In a footnote to his egregiously wrong Supreme Court decision ending affirmative action in college admissions, Chief Justice John Roberts appended a sneaky little footnote exempting the nation’s service academies, West Point, the Naval Academy, and the Air Force Academy. Roberts doubtlessly thought he was being crafty when he noted that there are “potentially distinct interests that military academies may present” that necessitates exempting them from the decision. Earlier in his opinion, Roberts wrote that because the 14th Amendment affords citizens “equal protection under the laws,” it forbids discriminating between them on the basis of race. “Eliminating racial discrimination means eliminating all of it,” Roberts wrote.

Roberts decision is corrupt on so many levels, it’s hard to know where to start, but this little corner gives us a window into the depth of the corruption of the reasoning by Roberts and the other five Republican-appointed justices. The service academy exemption proves all by itself that the six conservative justices had made up their minds to end affirmative action and, in going shopping for a legal justification, ran into a completely obvious legal quandary: if the 14th Amendment is supposed to protect the rights of all American citizens, why doesn’t it protect the rights of citizens who apply for admission to the service academies? In other words, if affirmative action is so wrong that it necessitates “eliminating all of it,” why not eliminate it for the service academies?

It's a classic “what’s good for the goose is good for the gander” situation, isn’t it? That Roberts and the other conservatives didn’t see the obvious hole they were driving into tells you all you need to know about how dirty was their legal windshield. An amicus brief supporting affirmative action signed by a former superintendent of West Point and two former chairmen of the joint chiefs of staff asserted that “units that are diverse across all levels are more cohesive, collaborative, and effective.” It’s hardly worth noting that these retired generals who collectively share more than 90 years experience in the military know what they’re talking about. The strength that diversity brings to the military is inarguable.

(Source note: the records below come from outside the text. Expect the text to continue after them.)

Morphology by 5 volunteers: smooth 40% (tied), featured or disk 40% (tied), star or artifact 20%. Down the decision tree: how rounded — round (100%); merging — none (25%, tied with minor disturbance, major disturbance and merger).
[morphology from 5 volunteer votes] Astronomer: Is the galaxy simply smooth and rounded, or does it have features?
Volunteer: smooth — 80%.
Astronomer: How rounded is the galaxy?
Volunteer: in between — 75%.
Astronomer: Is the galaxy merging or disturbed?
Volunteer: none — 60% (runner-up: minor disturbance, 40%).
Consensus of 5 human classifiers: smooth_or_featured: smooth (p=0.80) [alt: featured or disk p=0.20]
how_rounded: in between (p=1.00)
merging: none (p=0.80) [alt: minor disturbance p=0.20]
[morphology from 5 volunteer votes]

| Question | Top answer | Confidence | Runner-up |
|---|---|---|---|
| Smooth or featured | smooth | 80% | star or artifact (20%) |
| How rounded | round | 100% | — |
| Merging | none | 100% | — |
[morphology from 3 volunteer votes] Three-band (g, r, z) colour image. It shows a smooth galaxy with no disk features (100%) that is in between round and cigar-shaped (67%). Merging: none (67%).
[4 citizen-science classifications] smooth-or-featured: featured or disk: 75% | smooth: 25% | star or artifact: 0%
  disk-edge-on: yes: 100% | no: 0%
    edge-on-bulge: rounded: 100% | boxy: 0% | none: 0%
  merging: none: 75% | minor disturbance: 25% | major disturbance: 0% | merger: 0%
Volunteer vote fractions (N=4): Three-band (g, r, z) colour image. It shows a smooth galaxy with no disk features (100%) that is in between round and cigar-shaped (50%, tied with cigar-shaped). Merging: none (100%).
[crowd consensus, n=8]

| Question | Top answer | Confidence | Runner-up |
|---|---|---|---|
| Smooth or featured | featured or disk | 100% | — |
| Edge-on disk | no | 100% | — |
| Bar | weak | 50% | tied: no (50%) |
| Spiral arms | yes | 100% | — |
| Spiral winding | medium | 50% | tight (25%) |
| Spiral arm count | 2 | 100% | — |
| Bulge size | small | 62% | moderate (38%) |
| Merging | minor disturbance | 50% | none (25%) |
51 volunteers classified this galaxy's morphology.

But if it works for the military, wouldn’t it work in civilian life as well? If the service academies believe that diverse student bodies produce better educated and better trained leaders for the military, and they do, why didn’t the Supreme Court accept the same argument when it was made by Harvard and the University of North Carolina? Don’t American corporations, and law firms, and hospitals, and police forces, and insurance companies and every other kind of employer need the same benefits that diversity gives to the military?

Of course they do, and that is why colleges have had affirmative action policies for decades. Affirmative action works. Not only does it take steps to make up for the decades of discrimination against Black and Brown people, affirmative action improve education for college students who are exposed to diverse opinions and life experiences in diverse student bodies. Can you imagine sitting in a classroom at a university and studying Reconstruction after the Civil War, or the Jim Crow era, or the Civil Rights Movement, and every face in the room including that of the professor is white? That’s the way it was at colleges and universities for decades. The very people whose history students were studying were not there.

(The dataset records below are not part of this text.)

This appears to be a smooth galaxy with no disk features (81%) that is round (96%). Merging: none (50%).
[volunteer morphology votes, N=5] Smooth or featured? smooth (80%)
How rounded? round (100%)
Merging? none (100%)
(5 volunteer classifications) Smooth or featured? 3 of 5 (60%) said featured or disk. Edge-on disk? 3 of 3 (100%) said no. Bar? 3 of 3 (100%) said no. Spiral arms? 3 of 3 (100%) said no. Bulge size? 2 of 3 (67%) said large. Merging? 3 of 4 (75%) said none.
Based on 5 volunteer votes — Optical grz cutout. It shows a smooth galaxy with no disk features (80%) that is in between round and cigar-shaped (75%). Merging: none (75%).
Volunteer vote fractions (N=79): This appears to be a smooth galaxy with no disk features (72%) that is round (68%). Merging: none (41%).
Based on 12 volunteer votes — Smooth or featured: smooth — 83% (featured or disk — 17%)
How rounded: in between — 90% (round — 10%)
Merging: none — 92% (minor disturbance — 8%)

The ruling by the Roberts/Thomas/Alito court on affirmative action has created two classes of education in this country: one for the military academies, and one for all the other institutions of higher learning. I predict that this decision is so weak and shot full of logical holes that it won’t take long for a university somewhere to file a lawsuit that basically says, hey! We want to be treated like West Point and the Naval Academy! We compete against them in admissions, trying to attract the best students. There ought to be a level playing field, and this Supreme Court decision tilts it against civilian colleges.

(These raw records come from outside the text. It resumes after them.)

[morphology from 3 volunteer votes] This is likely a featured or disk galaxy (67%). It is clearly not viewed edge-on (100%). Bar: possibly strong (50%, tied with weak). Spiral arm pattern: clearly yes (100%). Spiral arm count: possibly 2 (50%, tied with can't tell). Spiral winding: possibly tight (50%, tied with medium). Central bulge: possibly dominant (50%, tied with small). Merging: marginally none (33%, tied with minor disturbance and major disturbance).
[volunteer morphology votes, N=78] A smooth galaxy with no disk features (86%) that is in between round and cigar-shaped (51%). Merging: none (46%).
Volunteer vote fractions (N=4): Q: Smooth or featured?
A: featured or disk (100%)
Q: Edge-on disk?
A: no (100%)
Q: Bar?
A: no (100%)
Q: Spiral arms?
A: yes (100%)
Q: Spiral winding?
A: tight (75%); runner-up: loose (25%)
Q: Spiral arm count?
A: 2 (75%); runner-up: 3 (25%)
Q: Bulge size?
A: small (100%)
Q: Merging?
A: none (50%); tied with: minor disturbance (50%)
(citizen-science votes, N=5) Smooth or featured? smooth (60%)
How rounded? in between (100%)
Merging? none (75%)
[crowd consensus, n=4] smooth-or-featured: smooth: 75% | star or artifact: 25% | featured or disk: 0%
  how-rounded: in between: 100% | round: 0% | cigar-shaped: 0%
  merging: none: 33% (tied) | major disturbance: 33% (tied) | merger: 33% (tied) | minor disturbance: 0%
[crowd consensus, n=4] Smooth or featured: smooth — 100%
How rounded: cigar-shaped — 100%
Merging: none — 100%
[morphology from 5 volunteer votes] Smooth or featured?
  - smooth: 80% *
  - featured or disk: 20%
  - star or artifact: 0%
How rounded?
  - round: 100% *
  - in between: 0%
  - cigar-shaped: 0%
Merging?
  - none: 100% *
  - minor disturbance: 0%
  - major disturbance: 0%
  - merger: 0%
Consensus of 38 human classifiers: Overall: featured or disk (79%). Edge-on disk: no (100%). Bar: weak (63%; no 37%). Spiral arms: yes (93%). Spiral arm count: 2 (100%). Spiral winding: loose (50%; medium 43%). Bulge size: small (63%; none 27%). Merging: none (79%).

Rep. Jason Crow, Democrat from Colorado and a former Army Ranger, wrote on Twitter, “The court is saying diversity shouldn’t matter, EXCEPT when deciding who can fight and die for our country,” and that may be correct, but it was not the reasoning behind the Roberts opinion that exempted the service academies from having to end their affirmative action programs. Roberts, and the other five conservatives on the Supreme Court, appear to have accepted the arguments made by the former generals in their amicus brief, that diversity is necessary if you want to educate and train leaders of a military that is as diverse as the country is, and you want that military to be more “cohesive, collaborative, and effective.”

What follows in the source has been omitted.